## Fluids

#### Convergence issues solver/mesh/physical Problem

• Shuttle
Subscriber

Hello there, I am currently simulating a thin gap b/w rotor and stator (Fig. attached) with less than 1 mm in dimension (mesh size is quite large). Initially, the rotor was rotating at around ~10 krpm and I was getting reverse flow and convergence issues, which I solved by extending my domain. Now for my further investigation, I increase the speed of rotor to ~100 krpm and the same issue occurs again, no convergence at all. Is extending the domain the only way to have convergence? Mesh quality looks ok: Skewness (max: 0.78; avg: 0.062), Min. Orthogonal: 0.22, Max. Aspect ratio: 93.87. I also tried to simulate with smaller time steps & relaxation factors, but nothing works.
Boundary conditions: Pressure inlet and outlet
Sol methods: Coupled, Green-gauss, all second ord
Solution controls: all default except energy: 0.6

• Rob
Ansys Employee

How much mesh have you got in the gaps (cell count) and are the back flow conditions sensible relative to the domain size, scale and conditions?  At 100k rpm what is the tip speed?

• Shuttle
Subscriber

Mesh size is approx. 35 million cells and tip speed based on TS=piDRPM/60 = ~665 m/s
I have not much idea how reverse flow behaves, but it looks like the higher the speed, the more reverse flow I am getting at boundaries inlet & outlet, which is also physical. Worth to mention: I am using an exp function for viscosity dependent on temperature

• Rob
Ansys Employee

As the rotation speed increases so does the axial effect on the generated vortex: look up toroidal vorticies.  Is the tip speed really Mach 2? Or do the operating conditions keep it subsonic?

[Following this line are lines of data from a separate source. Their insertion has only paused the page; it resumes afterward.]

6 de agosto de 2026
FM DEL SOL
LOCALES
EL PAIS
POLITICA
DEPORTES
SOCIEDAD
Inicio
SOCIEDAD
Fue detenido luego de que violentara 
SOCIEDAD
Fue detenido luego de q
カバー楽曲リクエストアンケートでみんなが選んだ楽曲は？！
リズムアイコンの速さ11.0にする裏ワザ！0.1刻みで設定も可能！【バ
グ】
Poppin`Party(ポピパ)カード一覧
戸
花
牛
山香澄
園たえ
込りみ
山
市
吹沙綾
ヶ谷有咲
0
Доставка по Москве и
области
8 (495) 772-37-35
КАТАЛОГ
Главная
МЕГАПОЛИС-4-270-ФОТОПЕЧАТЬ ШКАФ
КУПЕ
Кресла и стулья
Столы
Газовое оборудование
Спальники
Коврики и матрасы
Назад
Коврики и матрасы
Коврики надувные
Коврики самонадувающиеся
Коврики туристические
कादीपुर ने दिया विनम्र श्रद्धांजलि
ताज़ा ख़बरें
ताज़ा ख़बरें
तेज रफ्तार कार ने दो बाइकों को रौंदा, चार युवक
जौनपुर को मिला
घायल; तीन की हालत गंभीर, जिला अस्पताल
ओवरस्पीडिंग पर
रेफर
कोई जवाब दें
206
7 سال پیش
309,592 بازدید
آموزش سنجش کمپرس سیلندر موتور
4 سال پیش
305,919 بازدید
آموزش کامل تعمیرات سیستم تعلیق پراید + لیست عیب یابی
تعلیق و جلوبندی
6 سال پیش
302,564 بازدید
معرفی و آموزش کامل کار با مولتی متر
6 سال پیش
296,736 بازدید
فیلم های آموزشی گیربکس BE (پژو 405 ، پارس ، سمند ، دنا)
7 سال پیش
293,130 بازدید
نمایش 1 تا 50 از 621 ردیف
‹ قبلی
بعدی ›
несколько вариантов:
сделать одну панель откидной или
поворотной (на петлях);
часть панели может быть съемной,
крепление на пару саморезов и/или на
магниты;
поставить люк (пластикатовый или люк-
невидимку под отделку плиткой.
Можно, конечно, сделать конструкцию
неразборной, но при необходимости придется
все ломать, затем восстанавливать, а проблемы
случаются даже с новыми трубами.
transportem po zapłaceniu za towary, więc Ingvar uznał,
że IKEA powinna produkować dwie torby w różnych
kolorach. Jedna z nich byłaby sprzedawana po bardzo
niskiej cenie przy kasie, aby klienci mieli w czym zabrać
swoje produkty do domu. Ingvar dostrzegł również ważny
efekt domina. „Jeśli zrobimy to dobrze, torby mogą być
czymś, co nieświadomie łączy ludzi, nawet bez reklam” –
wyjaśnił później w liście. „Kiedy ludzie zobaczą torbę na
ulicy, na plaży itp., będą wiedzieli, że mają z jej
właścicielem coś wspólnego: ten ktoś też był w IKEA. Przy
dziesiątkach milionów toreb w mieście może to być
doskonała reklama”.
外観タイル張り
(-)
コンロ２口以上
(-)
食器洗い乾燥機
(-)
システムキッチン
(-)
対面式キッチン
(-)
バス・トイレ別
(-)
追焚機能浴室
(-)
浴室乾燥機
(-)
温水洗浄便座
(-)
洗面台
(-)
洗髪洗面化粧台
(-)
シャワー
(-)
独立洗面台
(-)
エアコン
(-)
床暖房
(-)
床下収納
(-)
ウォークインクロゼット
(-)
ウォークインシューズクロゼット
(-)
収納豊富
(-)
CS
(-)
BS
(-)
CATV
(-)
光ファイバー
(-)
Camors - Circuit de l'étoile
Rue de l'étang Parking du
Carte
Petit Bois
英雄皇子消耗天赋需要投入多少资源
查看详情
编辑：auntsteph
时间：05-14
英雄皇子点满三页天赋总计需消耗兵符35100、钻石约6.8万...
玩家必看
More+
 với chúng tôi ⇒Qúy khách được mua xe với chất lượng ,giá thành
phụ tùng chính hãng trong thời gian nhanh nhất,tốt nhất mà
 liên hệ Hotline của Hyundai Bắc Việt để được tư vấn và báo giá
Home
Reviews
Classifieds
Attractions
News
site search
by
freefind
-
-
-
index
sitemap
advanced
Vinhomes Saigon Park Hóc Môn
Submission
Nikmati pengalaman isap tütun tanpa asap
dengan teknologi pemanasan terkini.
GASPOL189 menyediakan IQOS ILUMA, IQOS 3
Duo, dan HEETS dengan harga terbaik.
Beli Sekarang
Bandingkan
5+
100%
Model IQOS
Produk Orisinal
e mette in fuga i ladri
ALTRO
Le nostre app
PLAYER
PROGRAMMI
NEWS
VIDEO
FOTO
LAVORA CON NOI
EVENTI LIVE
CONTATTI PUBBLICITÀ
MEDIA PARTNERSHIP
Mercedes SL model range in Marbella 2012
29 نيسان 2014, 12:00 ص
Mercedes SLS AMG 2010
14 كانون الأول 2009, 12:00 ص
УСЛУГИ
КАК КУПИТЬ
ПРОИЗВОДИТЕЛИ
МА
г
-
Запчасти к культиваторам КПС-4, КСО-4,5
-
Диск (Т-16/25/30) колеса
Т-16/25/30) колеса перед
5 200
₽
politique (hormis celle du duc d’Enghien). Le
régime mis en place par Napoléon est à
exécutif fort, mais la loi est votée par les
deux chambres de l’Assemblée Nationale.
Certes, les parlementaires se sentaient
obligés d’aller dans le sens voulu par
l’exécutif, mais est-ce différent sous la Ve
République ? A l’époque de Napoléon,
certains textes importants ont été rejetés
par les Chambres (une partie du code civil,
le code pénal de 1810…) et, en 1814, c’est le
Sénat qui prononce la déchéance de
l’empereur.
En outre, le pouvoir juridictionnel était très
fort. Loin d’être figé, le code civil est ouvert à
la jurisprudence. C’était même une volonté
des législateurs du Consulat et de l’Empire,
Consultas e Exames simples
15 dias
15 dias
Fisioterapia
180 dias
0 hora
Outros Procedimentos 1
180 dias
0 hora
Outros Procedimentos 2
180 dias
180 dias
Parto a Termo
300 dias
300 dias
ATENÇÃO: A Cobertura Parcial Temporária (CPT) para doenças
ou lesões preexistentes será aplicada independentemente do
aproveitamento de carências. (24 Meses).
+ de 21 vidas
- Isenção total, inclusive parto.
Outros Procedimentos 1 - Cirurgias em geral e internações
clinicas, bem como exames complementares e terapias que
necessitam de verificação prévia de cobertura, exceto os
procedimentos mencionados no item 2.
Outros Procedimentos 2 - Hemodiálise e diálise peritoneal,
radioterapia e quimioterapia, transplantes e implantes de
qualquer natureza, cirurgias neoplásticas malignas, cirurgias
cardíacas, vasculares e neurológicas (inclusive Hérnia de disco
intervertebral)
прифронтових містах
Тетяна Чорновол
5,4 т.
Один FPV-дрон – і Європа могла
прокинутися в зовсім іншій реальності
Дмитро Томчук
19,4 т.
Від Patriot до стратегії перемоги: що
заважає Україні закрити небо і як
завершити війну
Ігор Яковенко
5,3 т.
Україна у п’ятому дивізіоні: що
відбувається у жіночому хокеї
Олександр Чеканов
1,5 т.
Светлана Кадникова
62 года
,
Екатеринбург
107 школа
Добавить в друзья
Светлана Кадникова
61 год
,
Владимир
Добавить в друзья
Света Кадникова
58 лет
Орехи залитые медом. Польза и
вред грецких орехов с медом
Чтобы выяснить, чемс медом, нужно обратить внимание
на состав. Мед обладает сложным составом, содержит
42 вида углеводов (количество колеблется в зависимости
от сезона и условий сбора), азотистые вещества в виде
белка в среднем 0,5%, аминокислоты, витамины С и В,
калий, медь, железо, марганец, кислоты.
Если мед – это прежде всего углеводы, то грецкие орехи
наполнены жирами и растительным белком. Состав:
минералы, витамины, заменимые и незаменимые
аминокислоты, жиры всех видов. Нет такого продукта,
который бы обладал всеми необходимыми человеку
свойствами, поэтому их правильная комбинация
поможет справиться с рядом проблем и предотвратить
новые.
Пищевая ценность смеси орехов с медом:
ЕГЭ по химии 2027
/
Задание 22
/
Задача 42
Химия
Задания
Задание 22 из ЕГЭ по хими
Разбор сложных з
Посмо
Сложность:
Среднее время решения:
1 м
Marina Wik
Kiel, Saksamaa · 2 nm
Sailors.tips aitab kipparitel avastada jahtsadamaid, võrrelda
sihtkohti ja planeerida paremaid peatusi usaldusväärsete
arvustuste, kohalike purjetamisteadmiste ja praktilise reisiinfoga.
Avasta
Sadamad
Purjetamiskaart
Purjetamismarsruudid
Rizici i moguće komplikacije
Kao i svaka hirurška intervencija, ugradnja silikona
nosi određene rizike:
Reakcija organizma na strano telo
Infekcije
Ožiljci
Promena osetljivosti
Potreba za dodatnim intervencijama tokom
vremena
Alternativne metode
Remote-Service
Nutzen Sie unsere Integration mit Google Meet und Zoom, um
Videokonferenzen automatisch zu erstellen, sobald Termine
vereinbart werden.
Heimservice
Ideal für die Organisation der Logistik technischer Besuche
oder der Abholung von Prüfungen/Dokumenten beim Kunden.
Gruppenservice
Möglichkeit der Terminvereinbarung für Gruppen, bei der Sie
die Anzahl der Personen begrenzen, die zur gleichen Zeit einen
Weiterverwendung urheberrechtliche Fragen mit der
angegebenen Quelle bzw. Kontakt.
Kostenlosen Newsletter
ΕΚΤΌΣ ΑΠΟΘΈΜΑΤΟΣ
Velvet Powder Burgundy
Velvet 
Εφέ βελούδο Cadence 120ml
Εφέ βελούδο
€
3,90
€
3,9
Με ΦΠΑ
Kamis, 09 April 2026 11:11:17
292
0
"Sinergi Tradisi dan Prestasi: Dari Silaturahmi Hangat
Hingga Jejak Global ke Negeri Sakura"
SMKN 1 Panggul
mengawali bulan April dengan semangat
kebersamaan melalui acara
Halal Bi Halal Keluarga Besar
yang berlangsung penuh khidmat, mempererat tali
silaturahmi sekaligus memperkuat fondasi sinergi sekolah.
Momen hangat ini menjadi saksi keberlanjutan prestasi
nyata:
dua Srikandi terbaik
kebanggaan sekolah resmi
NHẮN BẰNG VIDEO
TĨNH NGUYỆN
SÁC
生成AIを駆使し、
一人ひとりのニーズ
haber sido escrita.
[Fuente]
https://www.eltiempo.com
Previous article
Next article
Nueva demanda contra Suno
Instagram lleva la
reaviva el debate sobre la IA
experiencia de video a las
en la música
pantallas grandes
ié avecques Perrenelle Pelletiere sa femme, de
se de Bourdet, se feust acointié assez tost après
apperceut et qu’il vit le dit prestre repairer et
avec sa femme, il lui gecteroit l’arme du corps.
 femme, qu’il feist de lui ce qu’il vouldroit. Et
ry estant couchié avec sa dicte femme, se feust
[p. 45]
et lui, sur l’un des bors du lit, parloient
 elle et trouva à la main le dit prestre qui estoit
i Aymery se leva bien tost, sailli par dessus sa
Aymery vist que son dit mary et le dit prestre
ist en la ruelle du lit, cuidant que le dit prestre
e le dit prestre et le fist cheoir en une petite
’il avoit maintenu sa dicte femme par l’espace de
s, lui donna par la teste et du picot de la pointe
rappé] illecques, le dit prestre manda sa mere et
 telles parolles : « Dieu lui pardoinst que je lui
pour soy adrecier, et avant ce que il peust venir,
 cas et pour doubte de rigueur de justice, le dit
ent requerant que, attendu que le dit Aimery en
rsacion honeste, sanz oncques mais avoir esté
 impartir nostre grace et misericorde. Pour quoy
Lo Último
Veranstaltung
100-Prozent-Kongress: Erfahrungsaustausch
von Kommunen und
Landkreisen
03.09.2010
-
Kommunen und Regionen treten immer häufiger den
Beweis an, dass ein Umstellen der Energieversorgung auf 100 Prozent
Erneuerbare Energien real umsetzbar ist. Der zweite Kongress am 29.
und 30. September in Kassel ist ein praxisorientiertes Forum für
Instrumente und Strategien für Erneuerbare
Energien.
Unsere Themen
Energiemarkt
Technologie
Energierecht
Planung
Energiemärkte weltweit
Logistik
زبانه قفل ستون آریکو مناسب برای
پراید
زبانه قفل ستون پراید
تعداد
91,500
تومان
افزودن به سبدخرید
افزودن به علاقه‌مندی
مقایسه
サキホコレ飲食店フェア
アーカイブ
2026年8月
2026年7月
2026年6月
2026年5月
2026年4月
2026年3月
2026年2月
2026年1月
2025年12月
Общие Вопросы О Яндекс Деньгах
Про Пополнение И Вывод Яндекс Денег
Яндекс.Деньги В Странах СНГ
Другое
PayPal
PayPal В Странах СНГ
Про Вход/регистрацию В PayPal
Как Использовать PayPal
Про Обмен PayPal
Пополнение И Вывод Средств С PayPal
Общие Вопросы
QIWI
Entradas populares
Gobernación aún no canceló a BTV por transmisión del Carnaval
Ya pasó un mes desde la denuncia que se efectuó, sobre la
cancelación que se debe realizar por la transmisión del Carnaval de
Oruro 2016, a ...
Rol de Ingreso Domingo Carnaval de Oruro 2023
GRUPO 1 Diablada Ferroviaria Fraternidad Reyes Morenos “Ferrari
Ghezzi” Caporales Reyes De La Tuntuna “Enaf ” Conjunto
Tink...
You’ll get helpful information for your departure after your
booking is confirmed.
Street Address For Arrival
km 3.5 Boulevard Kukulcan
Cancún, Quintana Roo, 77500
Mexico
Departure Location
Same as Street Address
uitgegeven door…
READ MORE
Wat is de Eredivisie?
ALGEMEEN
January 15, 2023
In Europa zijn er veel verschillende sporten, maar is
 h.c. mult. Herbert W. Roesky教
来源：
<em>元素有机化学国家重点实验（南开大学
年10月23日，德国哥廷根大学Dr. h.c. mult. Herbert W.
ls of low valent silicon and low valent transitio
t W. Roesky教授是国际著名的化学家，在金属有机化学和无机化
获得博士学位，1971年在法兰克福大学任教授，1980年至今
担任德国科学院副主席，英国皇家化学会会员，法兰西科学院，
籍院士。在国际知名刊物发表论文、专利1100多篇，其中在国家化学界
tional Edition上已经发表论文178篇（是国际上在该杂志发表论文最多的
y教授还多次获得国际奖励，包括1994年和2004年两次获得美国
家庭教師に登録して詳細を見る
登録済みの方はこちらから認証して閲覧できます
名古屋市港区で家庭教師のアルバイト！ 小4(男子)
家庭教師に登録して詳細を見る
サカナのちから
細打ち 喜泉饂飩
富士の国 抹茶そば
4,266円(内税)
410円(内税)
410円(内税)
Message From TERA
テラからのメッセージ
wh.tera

Cell count is just that, how many cells between the rotor tip and the casing? I can model something that's well refined with 10k cells, or excessively coarse with 60M: it's all a question of scale and how I place my sizing & elements.

Reverse flow is common, but you need to be careful if it alters the result. Ideally, the domain is extended to prevent this happening but otherwise the domain is extended far enough that the reverse flow can't alter the flow in area we're interested in.

• Shuttle
Subscriber

ya, the opt conditions are maintaining the subsonic conditions. I just have the fluid gap as a mesh where down part is rotating and the above is stationary, so size is 35M. But it didn’t answer why after some iterations my residuals especially energy and continuity start diverging or jumping so high?

• Rob
Ansys Employee

It depends on what the evolving flow field is doing. If you have a rotor-stator is it sliding mesh or moving reference frame.

• Shuttle
Subscriber

moving reference frame

• Rob
Ansys Employee

Look at the flow field a bit before it fails. You're looking for odd velocity spikes but also the velocity field in the gaps, plot with node values off to see how well resolved the gradients are.